Le choix des axiomes en mathématiques reste certes
problématique mais a une part de légitimité dans la recherche de la vérité. Les
axiomes dépendent certes de nous, de nos conventions, mais l'essentiel est les
conclusions que nous en tirons par l'activité mathématiques. Les axiomes sont un
point de départ, singulier, et non l'activité mathématique elle-même. De plus,
avec les travaux de Kurt Gödel, nous savons que nous ne pouvons pas garantir a
priori qu'un système d'axiomes n'engendrera pas de contradictions dans les
développements qui en découlent. L'axiomatique n'est donc pas une entrave à
l'existence d'une vérité mathématique universelle. Elle évite une régression à
l'infini sans entacher tout l'édifice mathématique de propositions
conventionnelles.
L'aspect provisoire et incomplet des lois des sciences de la Nature ne doit pas
faire oublier qu'elles sont universelles et nécessaires dans des champ
d'application (échelles, conditions du milieu, etc.) qui sont donnés en
elles-mêmes. Ce qui évolue réellement, c'est le nombre de successions phénomènes
qui sont pris en compte, c'est-à-dire l'ensemble de réalités que nous sommes
aptes à percevoir. En sciences de la Nature, notre connaissance de la vérité est
indexée sur celle de la réalité physique, mais la vérité elle-même reste
objective (universalité en principe).
Ainsi, nous pouvons maintenant caractériser notre rapport à
la vérité.
(3. Bilan philosophique)
L'idée de vrai en soi, si son
contenu reste problématique, peut être considérée comme une idée régulatrice de
la raison. Le fait de la considérer pour elle-même rend possible et légitime la
recherche de la vérité. C'est un postulat fécond, il nous permet de d'attendre
autre chose et plus que les opinions qui nous mènent inévitablement au
désaccord, et qui n'apportent pas les bénéfices qu'in peut attendre de la vérité
comme à travers le critère d'efficacité. L'idée de vrai en soi est une croyance
légitime, raisonnable, par elle-même consciente de ses limites, elle consiste en
la croyance que la vérité ne dépend pas de nous.

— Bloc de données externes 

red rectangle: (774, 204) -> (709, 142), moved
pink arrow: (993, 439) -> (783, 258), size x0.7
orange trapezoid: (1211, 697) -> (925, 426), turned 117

D'autre part si nous admettons le vrai en soi comme idée
régulatrice de la raison, il nous faudrait également admettre raisonnablement
que ce qui est vrai l'est avant que nous le formulions, et a fortiori avant que
nous le sachions. Ce qui dépend de nous, alors, c'est le passage de la vérité
inconnue à la vérité connue, à travers des critères que nous fixons. Nous
choisissons la forme de la vérité, mais aussi le domaine dans lequel nous la
cherchons, comme par exemple les sciences.

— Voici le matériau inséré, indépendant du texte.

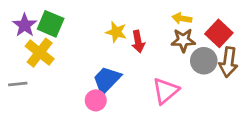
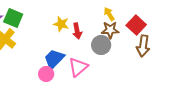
yellow arrow: (182, 18) -> (109, 14), turned 48
gray circle: (204, 61) -> (101, 45), moved
pink triangle: (165, 91) -> (78, 67), moved

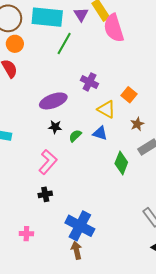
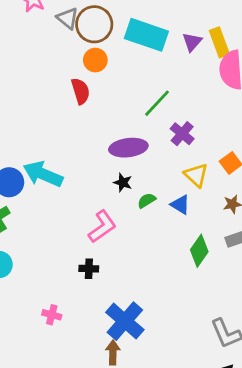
green line: (64, 43) -> (157, 103), moved

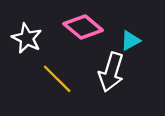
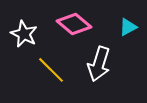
cyan triangle: (130, 41) -> (128, 27), moved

La vérité scientifique est objective et universelle grâce à
la logique et à la méthode. Elle n'est par là à ne pas confondre avec une vérité
absolue, métaphysique. Ce qui donne la nécessité et l'universalité aux lois des
sciences de la Nature, c'est la détermination rationnelle de leurs limites, de
pour les énoncés mathématiques, le choix conscient des système d'axiomes. Le
champ d'application de la science est le monde en tant que totalité des
phénomènes aussi bien intérieurs (mathématiques) qu'extérieurs (sciences de la
Nature) au sujet. La vérité scientifique ne dépend pas de nous comme volontés,
mais de nous comme raisons en acte.
En conclusion, notre rapport à la vérité est la raison, juge
universel du vrai. L'Homme, aussi bien individu que genre, peut prétendre à une
vérité qui ne dépend pas de lui, universelle et nécessaire (dans les sciences)
ou intelligible (en philosophie) grâce à cet "instrument universel qui sert
en toute sorte de rencontres" (Descartes), quitte à restreindre sévèrement
le champ de ses recherches. Penser avec méthode, c'est-à-dire en égalisant notre
prétention à la vérité avec le pouvoir de la raison qu'elle se reconnaît à
elle-même, c'est être en marche vers une vérité qui ne dépend pas de nous.